[Excerpt provided]
Statistical Analysis
Statistical analysis was performed using IBM SPSS Windows version 20.0 software. Categorical variables are expressed using frequency and percentage. Diagnostic measures such as sensitivity, specificity and accuracy were calculated. McNemar’s test was used to test the statistical significance of the difference between HRM compared to standard test of SEQ.
[/Excerpt provided]
[Available data]
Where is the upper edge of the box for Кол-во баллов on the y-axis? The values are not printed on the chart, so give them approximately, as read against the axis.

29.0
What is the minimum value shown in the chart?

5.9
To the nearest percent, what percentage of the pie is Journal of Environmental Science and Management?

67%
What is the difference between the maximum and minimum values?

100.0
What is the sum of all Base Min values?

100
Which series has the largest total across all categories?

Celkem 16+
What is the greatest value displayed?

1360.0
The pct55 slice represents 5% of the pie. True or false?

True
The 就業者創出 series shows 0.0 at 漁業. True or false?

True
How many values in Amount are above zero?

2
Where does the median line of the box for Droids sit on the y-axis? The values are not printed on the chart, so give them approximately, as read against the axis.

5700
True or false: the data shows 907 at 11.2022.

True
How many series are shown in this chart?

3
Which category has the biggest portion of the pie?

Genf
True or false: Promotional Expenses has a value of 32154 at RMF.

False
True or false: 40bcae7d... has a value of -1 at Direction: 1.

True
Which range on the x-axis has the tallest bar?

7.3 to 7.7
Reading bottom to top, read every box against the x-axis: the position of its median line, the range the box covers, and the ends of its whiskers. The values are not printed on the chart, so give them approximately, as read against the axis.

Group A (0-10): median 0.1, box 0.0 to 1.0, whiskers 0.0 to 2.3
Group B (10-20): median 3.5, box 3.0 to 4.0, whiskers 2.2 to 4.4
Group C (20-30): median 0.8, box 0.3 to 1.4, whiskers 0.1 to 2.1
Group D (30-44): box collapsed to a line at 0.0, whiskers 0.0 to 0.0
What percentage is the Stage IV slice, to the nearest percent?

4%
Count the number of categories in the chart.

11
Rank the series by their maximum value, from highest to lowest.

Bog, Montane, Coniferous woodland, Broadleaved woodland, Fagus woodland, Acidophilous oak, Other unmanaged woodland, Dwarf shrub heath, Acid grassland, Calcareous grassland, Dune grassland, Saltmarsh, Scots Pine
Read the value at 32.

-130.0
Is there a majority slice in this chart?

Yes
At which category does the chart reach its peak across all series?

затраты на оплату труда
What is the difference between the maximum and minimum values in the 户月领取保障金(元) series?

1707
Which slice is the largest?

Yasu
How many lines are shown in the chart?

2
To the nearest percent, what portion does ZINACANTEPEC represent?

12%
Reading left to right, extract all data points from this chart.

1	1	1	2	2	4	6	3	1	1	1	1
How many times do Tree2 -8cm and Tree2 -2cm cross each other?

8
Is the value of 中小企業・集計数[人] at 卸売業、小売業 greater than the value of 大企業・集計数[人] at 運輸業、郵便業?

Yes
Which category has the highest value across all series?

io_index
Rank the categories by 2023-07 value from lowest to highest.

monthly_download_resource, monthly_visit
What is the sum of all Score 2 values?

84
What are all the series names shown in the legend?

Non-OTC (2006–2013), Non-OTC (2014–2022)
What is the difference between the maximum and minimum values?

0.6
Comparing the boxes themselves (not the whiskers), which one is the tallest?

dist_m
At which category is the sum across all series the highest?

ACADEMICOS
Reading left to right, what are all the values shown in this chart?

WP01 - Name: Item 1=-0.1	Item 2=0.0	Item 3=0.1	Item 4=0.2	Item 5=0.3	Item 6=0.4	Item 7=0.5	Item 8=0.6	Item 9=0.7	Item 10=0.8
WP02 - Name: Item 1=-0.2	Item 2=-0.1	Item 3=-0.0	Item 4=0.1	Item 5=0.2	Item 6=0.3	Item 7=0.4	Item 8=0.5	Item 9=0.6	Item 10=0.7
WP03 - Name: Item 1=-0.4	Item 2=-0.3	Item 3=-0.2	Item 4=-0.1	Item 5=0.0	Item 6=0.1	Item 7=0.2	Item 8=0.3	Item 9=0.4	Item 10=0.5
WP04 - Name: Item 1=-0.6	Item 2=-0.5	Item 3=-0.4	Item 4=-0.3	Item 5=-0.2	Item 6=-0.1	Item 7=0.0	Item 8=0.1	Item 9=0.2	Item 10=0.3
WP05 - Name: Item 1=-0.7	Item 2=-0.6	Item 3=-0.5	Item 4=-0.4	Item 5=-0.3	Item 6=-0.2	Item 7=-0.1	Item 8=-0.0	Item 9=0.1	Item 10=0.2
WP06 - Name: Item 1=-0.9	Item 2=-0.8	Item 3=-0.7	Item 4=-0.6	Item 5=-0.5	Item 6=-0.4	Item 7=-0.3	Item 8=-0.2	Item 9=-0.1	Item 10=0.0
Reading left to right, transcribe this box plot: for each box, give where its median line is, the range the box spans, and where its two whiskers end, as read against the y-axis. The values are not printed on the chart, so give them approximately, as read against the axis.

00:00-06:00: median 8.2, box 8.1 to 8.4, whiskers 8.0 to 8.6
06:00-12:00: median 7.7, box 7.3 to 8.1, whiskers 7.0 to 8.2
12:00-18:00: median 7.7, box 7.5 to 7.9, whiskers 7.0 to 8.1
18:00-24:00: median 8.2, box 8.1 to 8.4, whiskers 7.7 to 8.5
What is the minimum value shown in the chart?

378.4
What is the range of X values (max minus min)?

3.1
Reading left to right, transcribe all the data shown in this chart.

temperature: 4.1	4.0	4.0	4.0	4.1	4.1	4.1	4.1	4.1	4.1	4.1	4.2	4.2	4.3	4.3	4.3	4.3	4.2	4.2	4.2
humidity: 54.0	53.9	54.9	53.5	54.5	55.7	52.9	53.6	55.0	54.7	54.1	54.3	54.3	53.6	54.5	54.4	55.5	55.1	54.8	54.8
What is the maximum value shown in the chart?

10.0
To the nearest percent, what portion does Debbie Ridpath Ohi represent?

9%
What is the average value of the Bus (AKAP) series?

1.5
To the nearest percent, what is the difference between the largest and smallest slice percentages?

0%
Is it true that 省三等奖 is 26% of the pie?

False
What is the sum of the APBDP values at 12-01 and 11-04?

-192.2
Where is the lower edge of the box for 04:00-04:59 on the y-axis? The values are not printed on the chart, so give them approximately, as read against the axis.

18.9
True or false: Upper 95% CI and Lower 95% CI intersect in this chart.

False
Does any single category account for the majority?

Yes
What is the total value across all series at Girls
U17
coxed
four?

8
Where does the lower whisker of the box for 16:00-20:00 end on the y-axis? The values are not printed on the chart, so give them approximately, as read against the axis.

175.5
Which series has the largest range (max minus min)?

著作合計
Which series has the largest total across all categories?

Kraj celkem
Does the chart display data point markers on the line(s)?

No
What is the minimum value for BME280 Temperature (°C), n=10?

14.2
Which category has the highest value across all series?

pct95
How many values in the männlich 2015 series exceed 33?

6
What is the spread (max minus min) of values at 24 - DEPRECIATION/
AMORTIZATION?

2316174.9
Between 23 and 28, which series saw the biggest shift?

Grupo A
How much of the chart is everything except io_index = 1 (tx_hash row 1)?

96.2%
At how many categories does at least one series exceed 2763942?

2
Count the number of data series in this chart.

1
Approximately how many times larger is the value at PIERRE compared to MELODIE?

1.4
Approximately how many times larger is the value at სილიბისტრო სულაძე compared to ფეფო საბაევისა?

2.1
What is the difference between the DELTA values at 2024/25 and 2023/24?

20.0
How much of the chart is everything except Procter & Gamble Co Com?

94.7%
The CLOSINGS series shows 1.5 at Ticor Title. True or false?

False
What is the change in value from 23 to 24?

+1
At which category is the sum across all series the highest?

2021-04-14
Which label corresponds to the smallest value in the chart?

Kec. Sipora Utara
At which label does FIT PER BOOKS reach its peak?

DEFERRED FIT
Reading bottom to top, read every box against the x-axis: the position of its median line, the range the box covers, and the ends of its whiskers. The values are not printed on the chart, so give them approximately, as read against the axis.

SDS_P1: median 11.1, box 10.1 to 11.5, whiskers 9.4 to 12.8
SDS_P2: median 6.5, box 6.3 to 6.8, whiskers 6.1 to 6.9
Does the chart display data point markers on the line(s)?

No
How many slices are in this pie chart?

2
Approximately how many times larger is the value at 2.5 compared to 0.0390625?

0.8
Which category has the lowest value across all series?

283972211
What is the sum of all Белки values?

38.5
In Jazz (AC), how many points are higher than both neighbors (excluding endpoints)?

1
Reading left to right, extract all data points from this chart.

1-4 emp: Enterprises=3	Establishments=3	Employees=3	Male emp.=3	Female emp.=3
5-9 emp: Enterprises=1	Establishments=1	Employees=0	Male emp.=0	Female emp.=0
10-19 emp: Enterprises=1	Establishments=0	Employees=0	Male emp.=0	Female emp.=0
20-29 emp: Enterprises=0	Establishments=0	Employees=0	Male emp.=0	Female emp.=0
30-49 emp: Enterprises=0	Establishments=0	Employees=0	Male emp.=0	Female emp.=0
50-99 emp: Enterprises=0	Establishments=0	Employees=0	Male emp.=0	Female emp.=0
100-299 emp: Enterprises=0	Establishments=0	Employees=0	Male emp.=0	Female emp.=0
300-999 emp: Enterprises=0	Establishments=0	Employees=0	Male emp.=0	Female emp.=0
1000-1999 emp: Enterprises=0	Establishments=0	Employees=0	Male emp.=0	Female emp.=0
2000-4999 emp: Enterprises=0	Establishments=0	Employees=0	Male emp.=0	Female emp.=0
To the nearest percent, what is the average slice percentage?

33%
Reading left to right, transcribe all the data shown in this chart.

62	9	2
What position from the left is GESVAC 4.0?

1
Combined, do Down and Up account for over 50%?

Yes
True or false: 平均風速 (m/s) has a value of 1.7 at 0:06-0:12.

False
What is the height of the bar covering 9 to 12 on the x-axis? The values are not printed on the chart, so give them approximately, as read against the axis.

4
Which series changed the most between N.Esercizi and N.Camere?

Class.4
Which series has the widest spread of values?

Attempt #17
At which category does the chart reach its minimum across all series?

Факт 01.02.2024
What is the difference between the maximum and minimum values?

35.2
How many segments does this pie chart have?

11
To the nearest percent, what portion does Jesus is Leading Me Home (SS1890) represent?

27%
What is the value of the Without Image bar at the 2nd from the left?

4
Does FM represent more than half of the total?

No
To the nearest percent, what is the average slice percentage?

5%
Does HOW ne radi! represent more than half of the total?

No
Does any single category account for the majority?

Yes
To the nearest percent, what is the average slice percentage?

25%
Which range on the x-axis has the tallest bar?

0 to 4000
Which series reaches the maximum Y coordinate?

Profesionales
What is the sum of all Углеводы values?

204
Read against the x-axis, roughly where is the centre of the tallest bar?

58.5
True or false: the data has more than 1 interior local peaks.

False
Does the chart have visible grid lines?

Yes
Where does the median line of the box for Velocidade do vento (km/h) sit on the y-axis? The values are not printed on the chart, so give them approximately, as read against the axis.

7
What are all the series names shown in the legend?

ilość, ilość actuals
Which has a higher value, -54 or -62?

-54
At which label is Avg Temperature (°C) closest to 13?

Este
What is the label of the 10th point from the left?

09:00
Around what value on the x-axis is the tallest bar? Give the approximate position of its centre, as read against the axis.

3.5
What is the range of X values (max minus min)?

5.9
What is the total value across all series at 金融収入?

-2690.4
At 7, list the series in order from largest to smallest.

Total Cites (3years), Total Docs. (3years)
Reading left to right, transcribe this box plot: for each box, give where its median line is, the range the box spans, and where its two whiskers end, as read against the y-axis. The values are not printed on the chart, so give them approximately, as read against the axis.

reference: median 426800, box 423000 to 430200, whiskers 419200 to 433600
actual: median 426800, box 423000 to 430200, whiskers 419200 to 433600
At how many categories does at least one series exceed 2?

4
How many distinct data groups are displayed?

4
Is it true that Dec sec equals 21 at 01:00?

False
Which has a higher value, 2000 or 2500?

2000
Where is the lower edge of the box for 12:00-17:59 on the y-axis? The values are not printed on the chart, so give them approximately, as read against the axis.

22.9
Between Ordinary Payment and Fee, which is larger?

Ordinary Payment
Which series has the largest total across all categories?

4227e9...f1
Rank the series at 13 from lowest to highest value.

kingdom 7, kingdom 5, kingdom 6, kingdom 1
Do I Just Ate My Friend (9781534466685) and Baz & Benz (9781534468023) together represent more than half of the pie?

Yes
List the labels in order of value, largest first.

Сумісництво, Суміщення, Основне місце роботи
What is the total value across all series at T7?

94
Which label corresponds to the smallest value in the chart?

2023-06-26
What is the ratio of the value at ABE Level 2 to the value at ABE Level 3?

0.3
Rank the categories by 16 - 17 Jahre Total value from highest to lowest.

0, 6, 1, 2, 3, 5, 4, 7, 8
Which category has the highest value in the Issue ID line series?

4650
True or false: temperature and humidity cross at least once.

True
[/Available data]
Problem:
Answer these questions from the statistical analysis excerpt:
1. What software was used for the statistical analysis?
2. How are categorical variables expressed?
3. Which test was used to test the significance of the difference between HRM and the standard test of SEQ?

Answer:
1. IBM SPSS Windows version 20.0
2. Using frequency and percentage
3. McNemar's test